> _DOCUMENT EXTRACT_:
________________________

Accounts under Companies Act 2013

The new Act has introduced certain significant amendments. It has also introduced several additional requirements such as preparation of consolidated financial statements, additional reporting requirements for the Directors in their report.
Books of accounts under Companies Act 2013 (Sec. 128)
Every Company shall prepare and maintain books of accounts including other relevant books, papers and financial statements at the registered office [section 128(1)] for every financial year representing true and fair view of the state of affairs of the company.  Books of accounts can be kept at some other place as decided by board of directors. The company shall within seven days file a notice with the registrar in writing giving full details of that other place.
Where a company has a branch office in India or outside India, it shall be deemed to have complied with the provisions of sub-section (1), if proper books of account relating to the transactions effected at the branch office are kept at that office and proper summarized returns periodically are sent by the branch office to the company at its registered office or the other place referred to in sub-section (1).

Also, books of accounts and relevant papers can now be maintained in electronic mode [section 128(1) of the Act]. Such books shall remain accessible in India so as to be usable for subsequent reference. These records shall be retained completely in the format in which they were originally generated, sent or received, or in a format which shall present accurately the information generated, sent or received and the information contained in the electronic records shall remain complete and unaltered.
This also means that the books of accounts shall not be capable of being altered subsequently. Any wrong journal entry entered in the software shall be capable of being altered only by reverse entry and not by deletion.
The Act also states that the servers for the maintenance of record shall be maintained in India. This information shall also be provided to the Regsitrar in the Annual Return of the Company.

________________________

> _EXERCISE REQUIREMENTS_:
1. Translate this sentence from the Companies Act 2013 accounts text into Spanish: "Such books shall remain accessible in India so as to be usable for subsequent reference."
2. Shorten the paragraph of the Companies Act 2013 accounts text that begins "Every Company shall prepare and maintain books of accounts", keeping its main facts.
3. Reproduce the part of the Companies Act 2013 accounts text between "Also, books of" and "complete and unaltered.", inclusive.

> _RECORDED INFORMATION_:
________________________

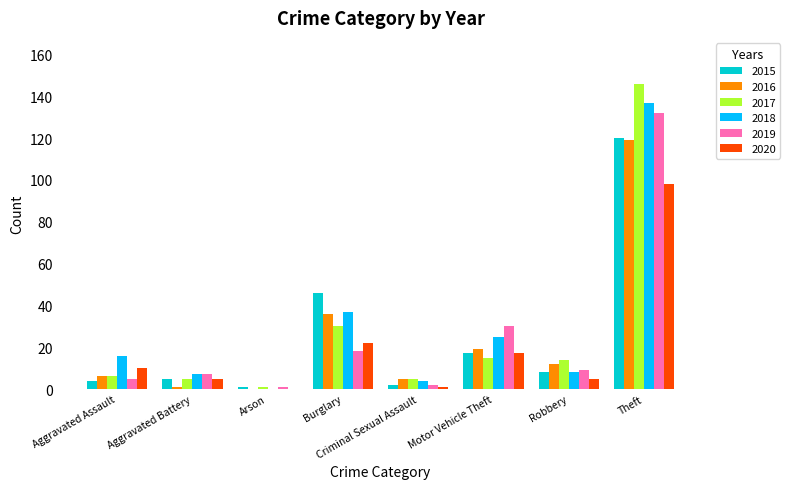

Count the number of categories in the chart.

8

________________________

> _RESULTS_:
1. Dichos libros deberán permanecer accesibles en la India, de modo que puedan utilizarse para consultas posteriores.

2. Under section 128(1), every company must prepare and keep books of accounts, along with related books, papers and financial statements, at its registered office for each financial year. These must give a true and fair view of the company's affairs. The board of directors may choose another place for them. If it does, the company must give the registrar written notice with full details of that place within seven days.

3.
Also, books of accounts and relevant papers can now be maintained in electronic mode [section 128(1) of the Act]. Such books shall remain accessible in India so as to be usable for subsequent reference. These records shall be retained completely in the format in which they were originally generated, sent or received, or in a format which shall present accurately the information generated, sent or received and the information contained in the electronic records shall remain complete and unaltered.